Cada um de nós tem uma chave para a sabedoria universal dentro de si. Abrindo o coração, entrando no silêncio, podemos aceder ao conhecimento que o vento murmura.

terça-feira, 24 de janeiro de 2012

A respiração como Via

Porquê insistir na importância da respiração como base para a meditação?
Parece  básico, lógico, até óbvio que a prática da meditação começa com a focagem da atenção na respiração. Mesmo assim, queria dedicar alguns textos à respiração para aprofundar o tema e explorar algumas das suas dimensões.
É na respiração, e na atenção plena no processo de respiração, que podemos sentir de perto a União entre Corpo e Mente - a partir da qual vamos poder sentir a Alma que somos.

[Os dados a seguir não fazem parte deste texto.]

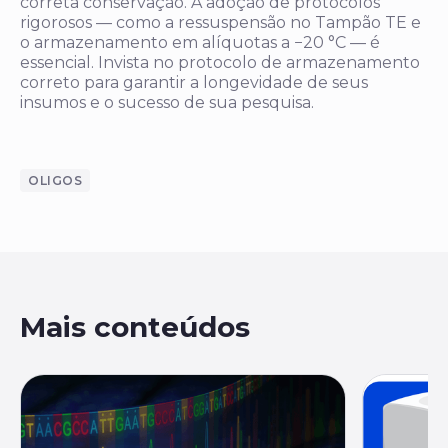
correta conservação. A adoção de protocolos
rigorosos — como a ressuspensão no Tampão TE e
o armazenamento em alíquotas a −20 °C — é
essencial. Invista no protocolo de armazenamento
correto para garantir a longevidade de seus
insumos e o sucesso de sua pesquisa.
OLIGOS
Mais conteúdos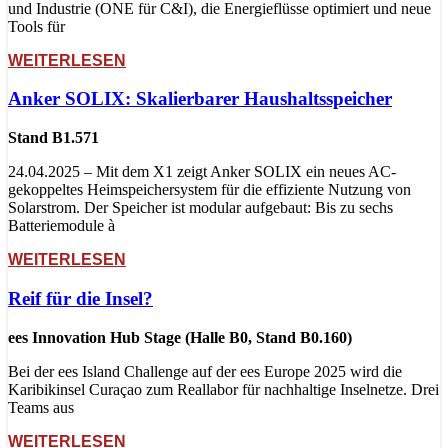
und Industrie (ONE für C&I), die Energieflüsse optimiert und neue
Tools für
WEITERLESEN
Anker SOLIX: Skalierbarer Haushaltsspeicher
Stand B1.571
24.04.2025 – Mit dem X1 zeigt Anker SOLIX ein neues AC-
gekoppeltes Heimspeichersystem für die effiziente Nutzung von
Solarstrom. Der Speicher ist modular aufgebaut: Bis zu sechs
Batteriemodule à
WEITERLESEN
Reif für die Insel?
ees Innovation Hub Stage (Halle B0, Stand B0.160)
Bei der ees Island Challenge auf der ees Europe 2025 wird die
Karibikinsel Curaçao zum Reallabor für nachhaltige Inselnetze. Drei
Teams aus
WEITERLESEN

A interacção corpo-mente-alma

Ao deixar repousar a mente sobre o corpo - sentindo, observando - chega um momento em que o conceito do corpo físico, tal como o conhecemos do espelho, dos nossos movimentos, das nossas acções diárias, desaparece. O nosso conceito do corpo físico é baseado na percepção da sua forma densa, da sua dimensão material. Em lugar disso, a mente começa a observar o corpo na sua dimensão espacial: a nossa matéria é feito de células, conjuntos de moléculas, que por sua vez são compostas por átomos, que por sua vez são compostos por um núcleo à volta do qual giram electrões... o tamanho dos átomos é definido pelos campos eletromagnéticos que interagem - no espaço vazio interior do átomo.
A mente, ao abdicar de qualquer julgamento, e entrando totalmente na experiência do corpo, começa a sentir que os seus elementos constituintes, a escala microscópico, são feitos, basicamente.... de energia + e -, e espaço!
A mente repousa neste espaço, nesta "vacuidade". E observa, sentindo, a energia que flui.
A respiração é uma função corporal que por um lado é autónoma, mas por outro lado sujeita à vontade da mente. É uma forma natural do corpo de se alimentar com oxigénio... mas também uma ferramenta que podemos manipular, usando a mente e a força da vontade.
Assim, a respiração é por excelência o processo físico em que podemos observar a relação que a nossa mente tem com o nosso corpo.

É o ponto de partida para uma viagem de descoberta! Na observação dos processos internos, encontramos  as nossas emoções, memórias, as relações com o outro...sentimos como fluxos energéticos mudam, guiados pela nossa atenção plena - ou será que a nossa atenção segue os fluxos energéticos?
A partir daqui, uma transformação  não só é possível, mas está dentro do nosso alcance. Temos as ferramentas, é uma questão de aceitar a nossa responsabilidade na nossa transformação e permitir, mentalmente autorizar, que ela acontece ... não só para o nosso benefício mas igualmente em benefício da Criação, de que fazemos parte indissociável.